Bedside table ornament or cat?

Bedside table ornament or cat?

Of course it would be exhausting to anayse everything conceptually so perhaps I’ll refrain from doing it too often. In any case, I suspect most of my decisions would turn out to be completely crazy ones.

 

 

Can you like both ketchup and brown sauce?

We’re in Borth again this week.

Blustery Borth this morning

Blustery Borth this morning

We left the husband / daddy at home. I brought some ketchup with us from home but left the brown sauce behind for him as he likes it on his double poached egg on toast for breakfast. When we are on holiday we always have bacon butties for breakfast. It’s tradition. With our bacon butties we like sauce, tomato or brown. Myself and my eldest two love ketchup. However, my youngest son doesn’t like ketchup; he likes brown sauce. Sadly for him I am too mean to buy some more brown sauce just for him. He had to have his bacon buttie with just butter.

Does this stuff float your bacon butties?

Does this stuff float your bacon butties?

This got me thinking (while cooking, not in the usual place) whether it is physically possible to like both ketchup and brown sauce. So I asked the ocean of opinions on Facebook and this is the response I received:

Friend One: At the same time? Or is that too weird?

Friend Two: Nope ketchup is lovely, brown sauce is ikky.

Friend Three: John [Friend Three’s husband] will often have both if eating a cooked breakfast.

Friend Four: I have a splodge of each with a cooked breakfast, and sometimes have a bit of each on a fork full!

Friend Five: I like both equally and mustard, horseradish and tartar sauce. I love all condiments.

Friend Six: I used to have cold mashed potato with ketchup as an afternoon snack. Not keen on brown sauce though.

Friend One’s idea of a joke: It’s not as if i spend all my time on facebook fishing for condiments.

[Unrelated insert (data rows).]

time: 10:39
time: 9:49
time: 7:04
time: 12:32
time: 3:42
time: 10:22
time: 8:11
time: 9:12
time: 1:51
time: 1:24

These questions provoked a further, related, question to which the answer clearly is YES. If it is possible to like both, is it possible to enjoy eating both in the same meal? Apparently so, and even in the same forkful!

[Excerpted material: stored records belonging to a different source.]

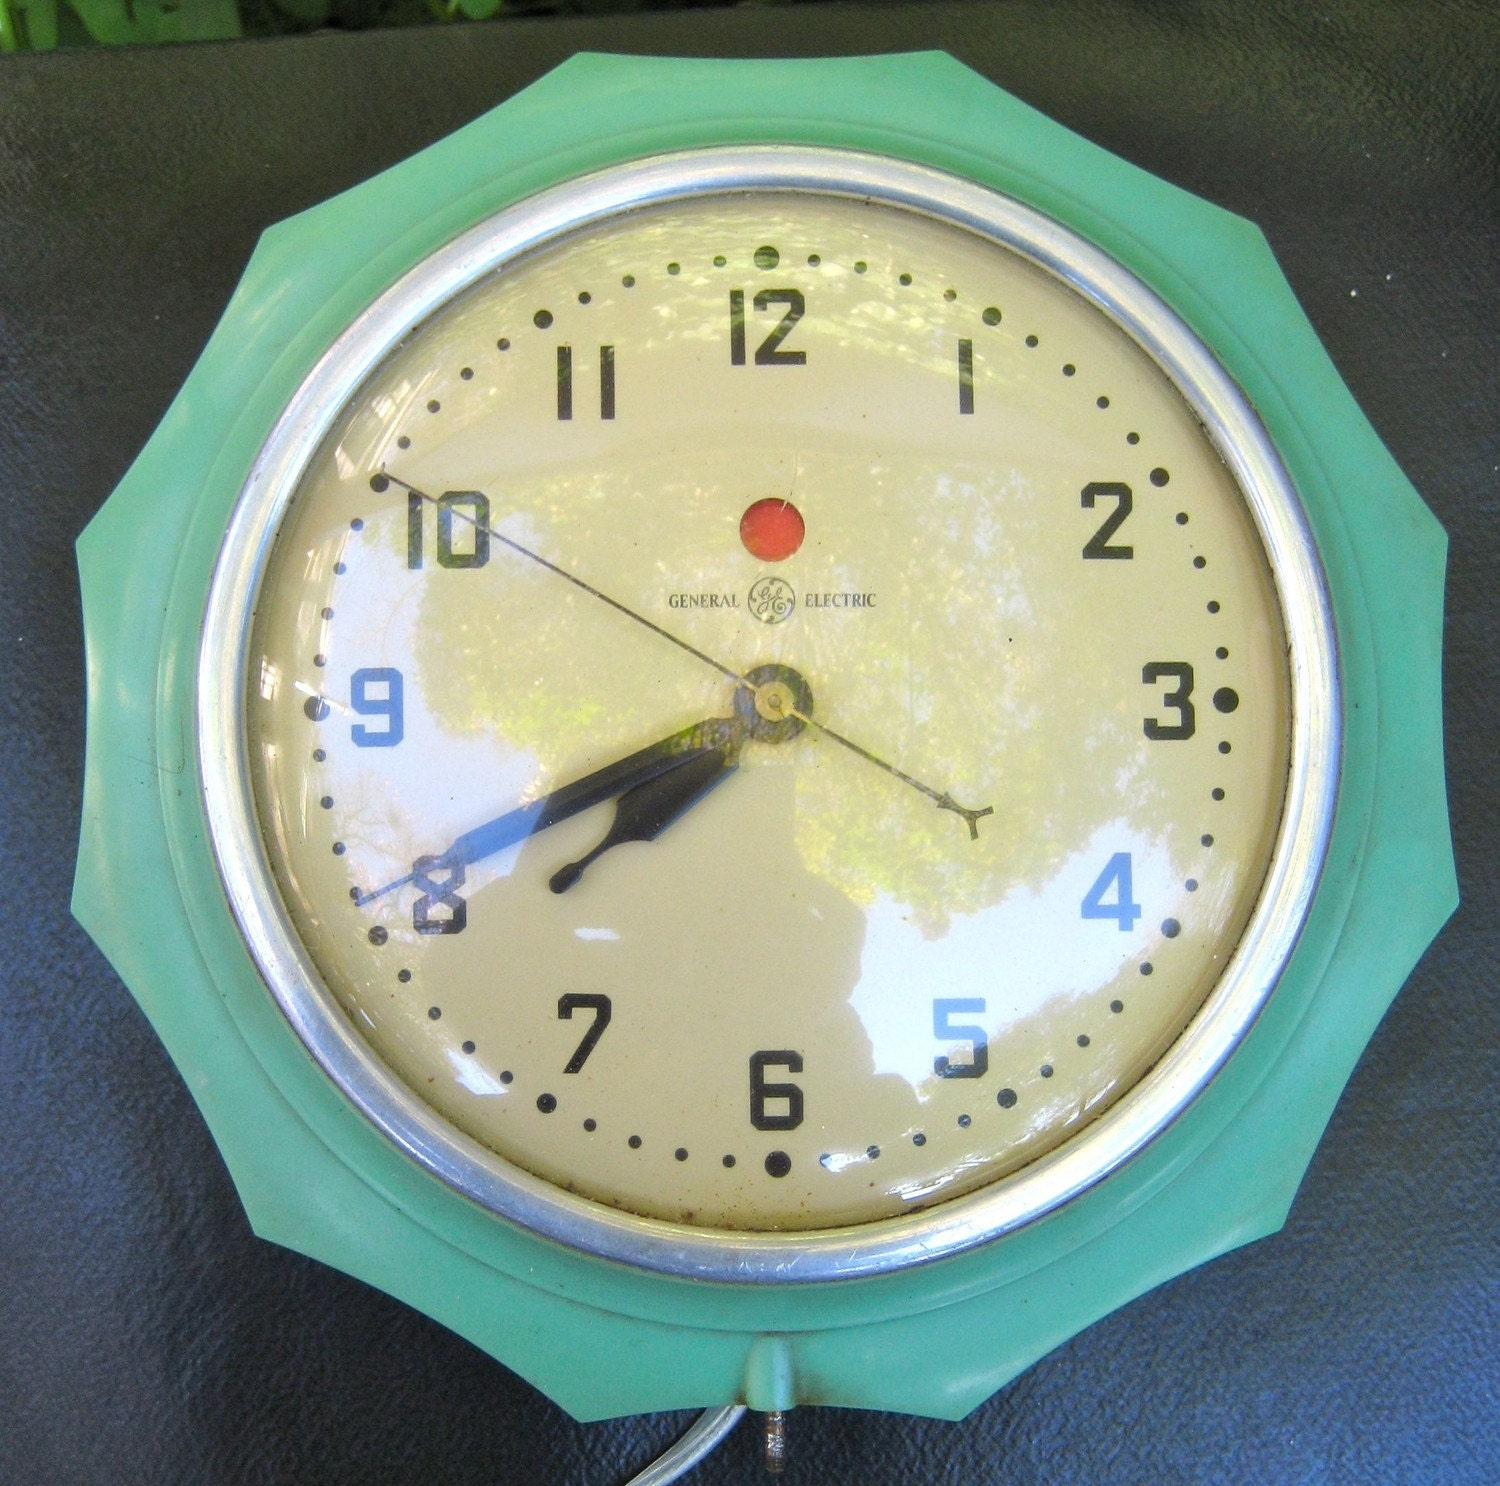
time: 7:40
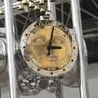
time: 3:02
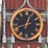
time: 12:41
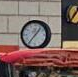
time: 1:36
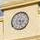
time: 3:27
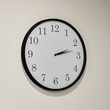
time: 2:12
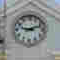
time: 9:11
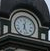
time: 12:26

Do you dip your sausage in this?

Do you dip your sausage in this?

I’m not the first person to ponder this topic. In 2013, a website called News Shopper asked the same question relating it to bacon butties. Here you can see the statistics on the replies they got. Just over 1 in 10 people who responded think that either is fine. So this provides me with affirmation of my facebook results: it is possible to like both.

I’ve learnt something new today. It has been a useful day.